Да, так вот… Проф. Пленге, конечно, не ограничивается в своей статье общими оценками; он излагает и критикует мои идеи. Я попробовал ответить на эту критику в том журнале. Редакция беспристрастно напечатала мое возражение — немцы не даром культурные люди. Теперь мне было неудобно на русском, недоступном профессору языке по-иному формулировать свою антикритику, чем на немецком; и я ограничусь тем, что обратно переведу наиболее существенное из моей краткой заметки [143]. Итак:
«…Там есть крупное недоразумение, источник которого мне не вполне ясен. На стр. 23 говорится: „Богданов, не задумываясь, отбрасывает цель и целое (Zweck und Ganzez) и устанавливает формулу: „организация — повсюду, где в практическом отношении части представляют нечто большее, чем целое (mehr sind, als das Ganze).“ Приходится с улыбкой констатировать, что цель, со столь великолепной решительностью изгнанная из реального мира, тотчас же вновь проскользнула туда под слишком даже прозрачной оболочкой „практического отношения“; равным образом о телеологических фактах (Zweck vorgänge) идет дело тогда, когда Богданов при случае (стр. 93) строит свои рассуждения на „экономии“ мирового процесса“».
«Тут у проф. Пленге есть прежде всего прямая неточность: „где части представляют нечто большее, чем целое“ — вовсе не моя формулировка; и устранял я из понятия организации не „цель и целое“, а только цель. Мое определение организации дано в такой форме: „целое, которое практически оказывается больше, чем сумма его частей“ (стр. 61 нем. перевода). Понятие целого для меня основная характеристика организации, — мне совсем непонятно, как г. Пленге мог вычитать у меня противоположное».
«Понятие „цели“ в смысле субъективно-телеологическом я из организационного анализа действительно устраняю. Может быть, на немецком слова in der Praxis, praktisch, in praktischer Hinsicht заключают в себе субъективно-телеологический оттенок, которого я, по недостаточному знанию этого языка, не улавливаю. В русском соответствующие выражения говорят только об объективном эффекте объединенных активностей (например, две световые волны, у которых подъемы и долины соответственно совпадают, дают четверную силу света). Если по-немецки это не так, то здесь имеется трудность перевода, которую переводчику не удалось преодолеть. Но так как я даю не голые определения, а подробно их развиваю и иллюстрирую, то моего ученого критика это не должно было бы ввести в недоразумение».

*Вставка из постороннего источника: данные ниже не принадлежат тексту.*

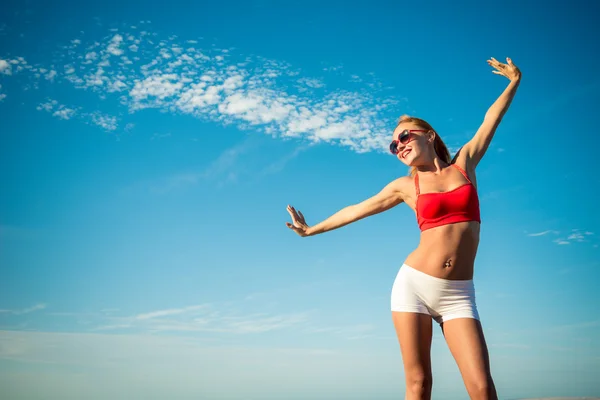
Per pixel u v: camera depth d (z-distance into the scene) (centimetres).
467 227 378
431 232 385
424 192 395
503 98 415
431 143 415
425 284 379
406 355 377
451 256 375
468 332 367
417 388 371
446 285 376
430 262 379
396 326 387
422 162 411
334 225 457
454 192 384
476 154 409
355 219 448
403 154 415
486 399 346
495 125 411
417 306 381
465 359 362
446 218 382
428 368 377
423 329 380
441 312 381
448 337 377
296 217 476
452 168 401
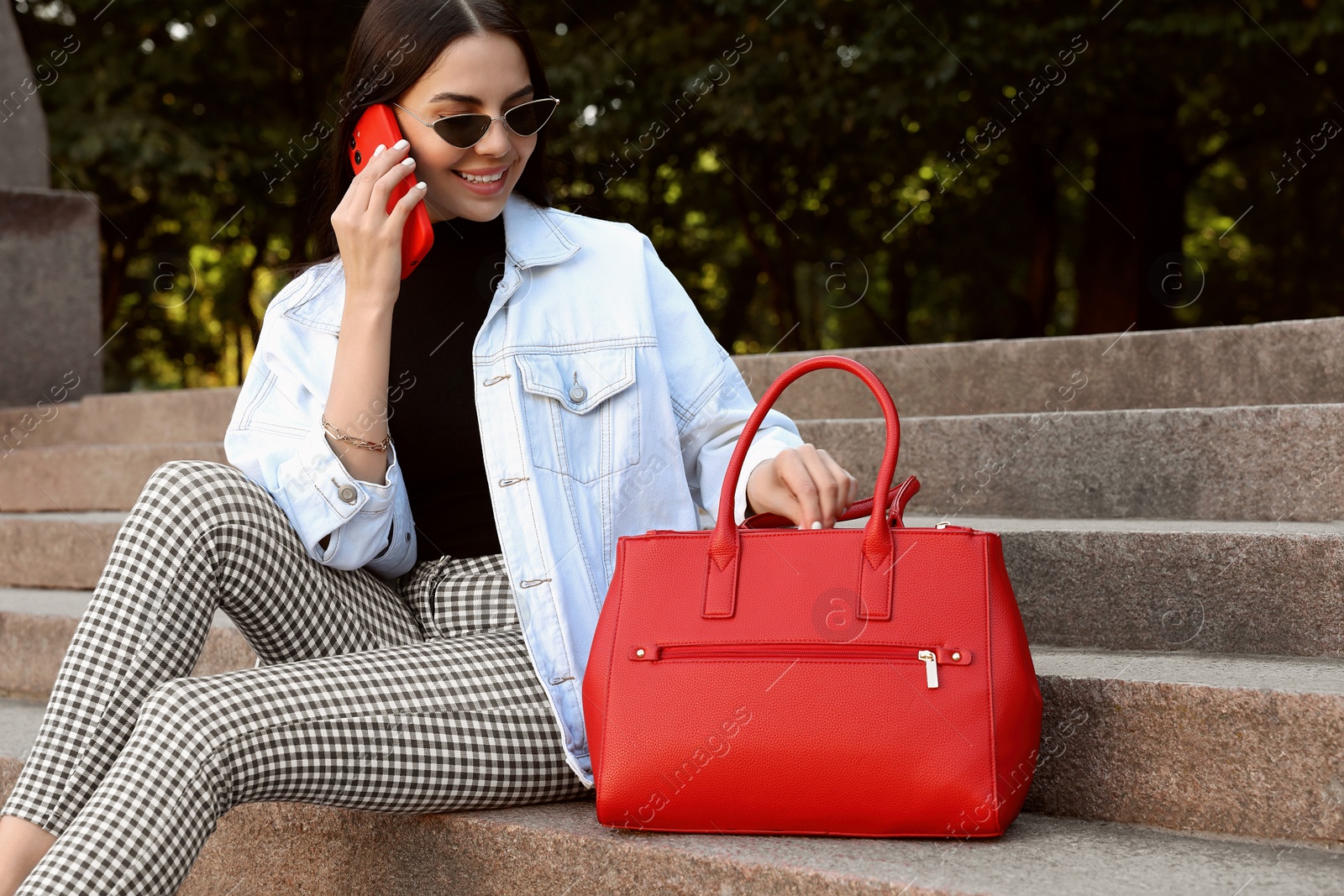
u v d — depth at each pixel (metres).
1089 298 9.55
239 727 1.58
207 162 9.32
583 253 2.01
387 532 1.86
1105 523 2.47
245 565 1.72
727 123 8.38
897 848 1.57
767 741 1.58
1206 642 2.09
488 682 1.78
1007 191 11.11
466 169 1.88
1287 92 8.24
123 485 4.31
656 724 1.61
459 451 1.95
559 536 1.86
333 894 1.94
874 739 1.55
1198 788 1.69
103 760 1.62
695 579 1.67
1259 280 11.80
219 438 4.73
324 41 10.48
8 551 3.83
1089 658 2.04
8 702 3.03
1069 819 1.79
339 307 2.00
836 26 8.18
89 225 5.84
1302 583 2.00
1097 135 8.65
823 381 3.67
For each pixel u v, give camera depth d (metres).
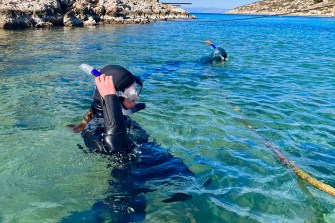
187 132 2.32
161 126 2.41
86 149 1.66
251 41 9.68
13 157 1.80
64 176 1.59
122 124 1.55
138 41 8.73
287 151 2.11
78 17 14.86
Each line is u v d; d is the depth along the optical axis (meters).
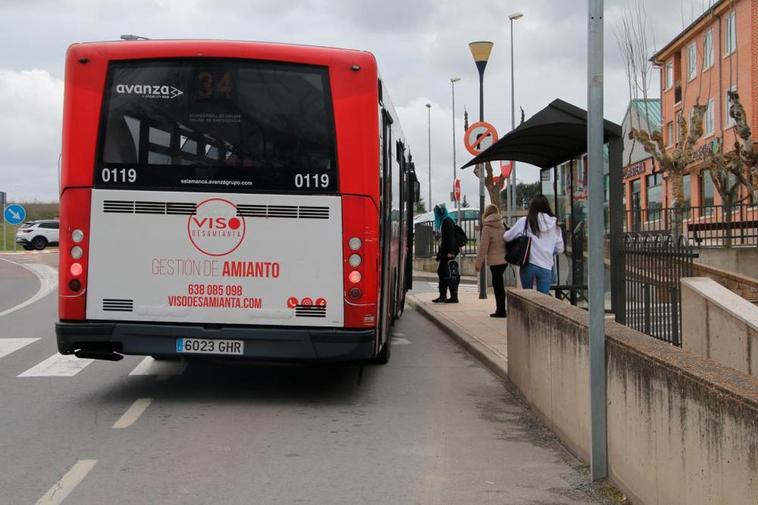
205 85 7.60
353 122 7.59
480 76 18.72
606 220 11.08
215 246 7.57
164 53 7.56
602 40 5.18
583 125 9.89
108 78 7.61
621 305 9.83
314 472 5.71
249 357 7.56
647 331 9.35
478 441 6.60
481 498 5.14
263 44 7.61
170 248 7.58
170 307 7.61
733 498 3.42
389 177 9.56
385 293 9.05
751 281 14.34
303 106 7.62
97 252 7.60
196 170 7.58
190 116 7.60
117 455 6.07
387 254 9.30
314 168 7.59
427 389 8.83
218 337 7.54
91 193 7.58
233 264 7.57
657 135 29.64
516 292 8.66
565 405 6.31
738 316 7.59
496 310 14.99
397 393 8.61
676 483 4.05
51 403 7.85
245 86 7.62
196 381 9.10
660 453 4.27
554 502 5.05
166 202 7.57
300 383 9.10
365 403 8.09
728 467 3.46
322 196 7.58
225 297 7.58
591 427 5.30
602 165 5.21
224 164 7.58
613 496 5.03
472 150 16.50
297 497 5.15
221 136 7.59
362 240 7.59
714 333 8.02
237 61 7.61
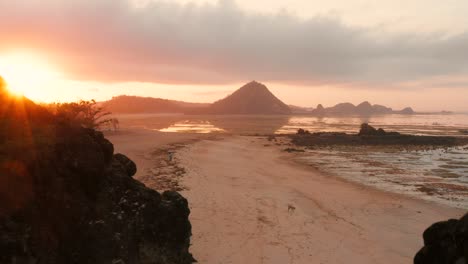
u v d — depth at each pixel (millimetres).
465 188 41594
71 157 14133
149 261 15469
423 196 37562
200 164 50688
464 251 9086
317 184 41344
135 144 72812
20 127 13734
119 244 14062
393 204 33625
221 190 34656
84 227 13203
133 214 16188
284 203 31344
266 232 23750
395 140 94375
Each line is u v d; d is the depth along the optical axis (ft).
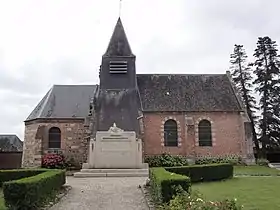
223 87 110.01
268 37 136.36
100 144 82.64
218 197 41.73
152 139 99.96
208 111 102.32
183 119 101.81
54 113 103.60
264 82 133.08
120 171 76.69
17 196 32.63
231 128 102.42
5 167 108.88
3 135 152.66
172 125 101.91
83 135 102.12
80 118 103.04
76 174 73.61
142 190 48.16
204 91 108.06
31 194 33.53
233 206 22.70
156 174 41.04
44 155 99.35
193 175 59.82
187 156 98.99
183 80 111.14
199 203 23.04
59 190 47.47
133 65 98.63
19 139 153.79
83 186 53.88
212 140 101.40
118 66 97.55
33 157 100.73
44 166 96.12
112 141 82.89
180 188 33.32
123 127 86.99
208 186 54.49
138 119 88.74
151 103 102.78
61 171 50.42
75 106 106.42
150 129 100.48
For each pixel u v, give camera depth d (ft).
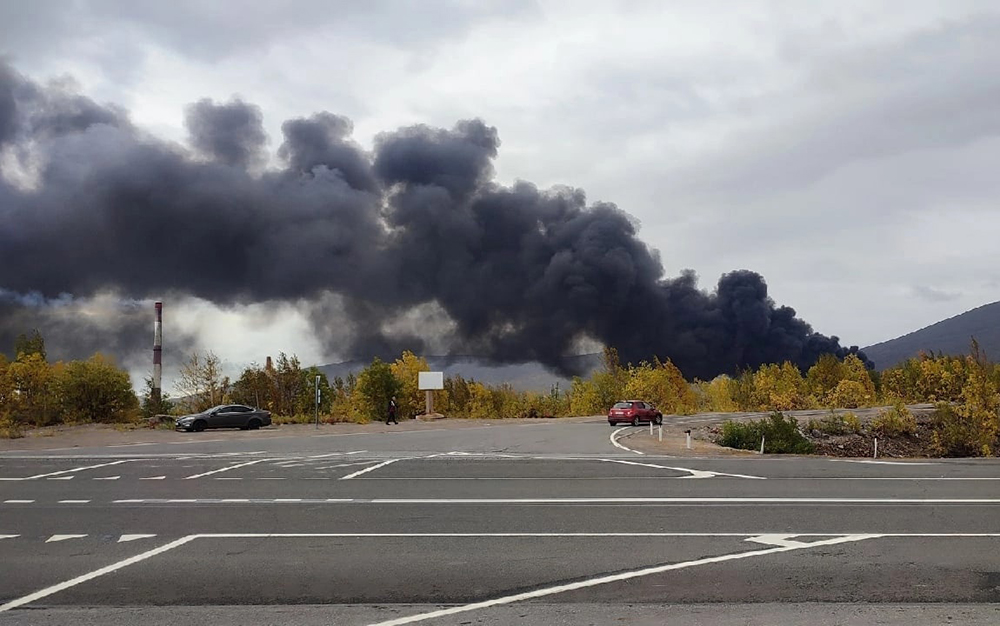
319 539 34.65
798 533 35.53
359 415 189.26
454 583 26.99
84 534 36.01
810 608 23.73
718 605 24.09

«А может быть, дело идет только об объективной телеологии, той, которая ведет свое начало от Дарвина или, если угодно, от Эмпедокла и которая сказывается на многих научных выражениях, как, например, „подбор“, „приспособление“, „борьба за существование“ и т. п.? Но эту телеологию я открыто всецело принимаю и даже расширяю область ее применения: идея „регулирующего механизма подбора“ — одна из основ моей работы. И опять-таки метафоричность многих связанных с ней выражений, в том числе и „экономия“ в применении к природе, не должна бы вводить в недоразумение г. д-ра Пленге…
Затем я хотел бы отстранить упрек моего критика в слишком легком отношении к его собственной попытке основания организационной науки. Он находит, что я должен был бы „точно установить“ свое отношение к его работе, тогда как я ограничился указанием „на обычном марксистском жаргоне“ относительно радикального расхождения наших точек зрения. Замечание насчет жаргона, может быть, справедливо; но это уж, так сказать, дело привычки. По существу же я не мог более определенно установить своего взгляда на его попытку, и это вот почему. Для меня — наука существует, живет только в решении ее задач, а не в общих понятиях, определениях, отграничениях: это, конечно, ее необходимые орудия; но пока налицо имеются только они, науки еще нет, устанавливать отношение к ней преждевременно. Но брошюра проф. Пленге дает, вернее даже, — намечает только эти элементы.